JAKARTA, (Panjimas.com) – Menyikapi atas ramainya pemberitaan tentang penangkapan orang orang yang melakukan penyebaran berita bohong (hoax) dan ujaran kebencian akhir akhir ini. Wakil Ketua DPR RI Korpolkam, Dr. Fadli Zon, M.Sc pun angkat bicara. Melalui pesan tertulisnya.
“Saya perihatin atas sejumlah penangkapan yang terjadi belakangan ini. Saya menyimak, kurang dari dua bulan sejak menginjak tahun 2018, Penyidik Direktorat Tindak Pidana Siber Bareskrim Polri telah menangkap 18 tersangka kasus penyebaran berita bohong (hoax) dan ujaran kebencian (hate speech). Dari jumlah itu, 12 di antaranya ditangkap sepanjang bulan Februari ini. Meski menyetujui jika berita bohong dan ujaran kebencian harus dilawan, sesuai ketentuan undang-undang yang berlaku, namun saya tetap prihatin dan menyesalkan atas kejadian tersebut,” ujar Fadli Zon, Jumat (23/2).

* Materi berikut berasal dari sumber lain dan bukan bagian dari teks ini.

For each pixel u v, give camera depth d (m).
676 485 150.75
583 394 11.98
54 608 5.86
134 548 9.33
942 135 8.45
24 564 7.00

Dirinya juga mengatakan bahwa di tengah masyarakat majemuk, ‘hoax’ dan ujaran kebencian memang harus diberantas, karena bisa merusak kerukunan dan kohesi sosial. Tapi ia juga ingin mengingatkan Polri agar membedakan antara ‘hoax’, ujaran kebencian, dengan delik pidana lainnya, seperti pencemaran nama baik dan penghinaan. Jangan sampai delik-delik itu dicampuradukan.

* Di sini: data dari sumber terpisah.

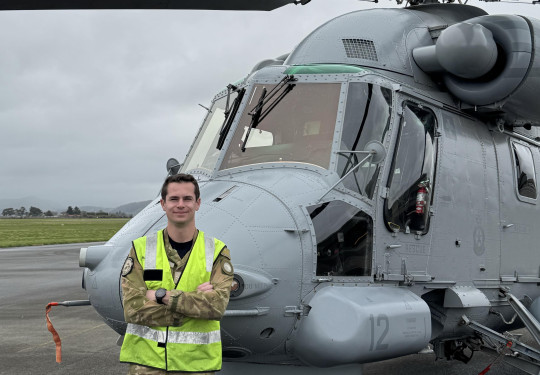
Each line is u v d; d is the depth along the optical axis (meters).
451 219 5.14
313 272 3.99
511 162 6.05
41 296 13.08
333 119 4.54
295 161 4.45
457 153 5.31
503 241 5.80
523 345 4.97
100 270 3.96
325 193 4.18
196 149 5.12
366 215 4.34
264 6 5.12
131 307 2.76
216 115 5.18
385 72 5.03
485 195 5.60
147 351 2.79
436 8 5.98
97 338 8.57
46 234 55.38
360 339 3.83
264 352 4.03
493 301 5.61
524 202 6.18
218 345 2.88
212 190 4.33
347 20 5.34
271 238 3.89
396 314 4.11
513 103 5.26
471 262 5.34
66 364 6.93
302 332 3.94
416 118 4.97
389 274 4.45
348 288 4.12
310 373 4.24
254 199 4.08
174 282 2.81
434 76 5.34
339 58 5.05
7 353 7.50
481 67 4.93
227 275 2.88
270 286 3.80
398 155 4.70
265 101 4.78
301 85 4.76
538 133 6.81
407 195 4.73
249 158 4.56
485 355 7.43
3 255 26.92
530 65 5.00
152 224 4.02
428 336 4.37
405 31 5.34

“Peringatan ini harus disampaikan karena penghinaan dan pencemaran nama baik adalah delik aduan, bukan delik pidana umum. Sehingga, Polri tidak boleh melakukan penangkapan begitu saja jika tidak ada pelapornya. Jangan sampai karena yang menjadi korban penghinaan atau pencemaran nama baik tadi adalah elite penguasa, atau elite pendukungnya, misalnya, polisi jadi responsif dan langsung main tangkap saja. Ini harus sama-sama kita koreksi dan awasi,” tutur Waketum DPP Partai Gerindra itu.
Sesuai ketentuan perundangan, beda dengan ujaran kebencian yang bersifat publik dan tanpa aduan, maka yang namanya pencemaran nama baik dan penghinaan adalah kejahatan yang sifatnya individual dan deliknya masuk ke dalam delik aduan. “Seperti yang sudah sering saya sampaikan, keduanya tak boleh dicampuradukan,” ujarnya.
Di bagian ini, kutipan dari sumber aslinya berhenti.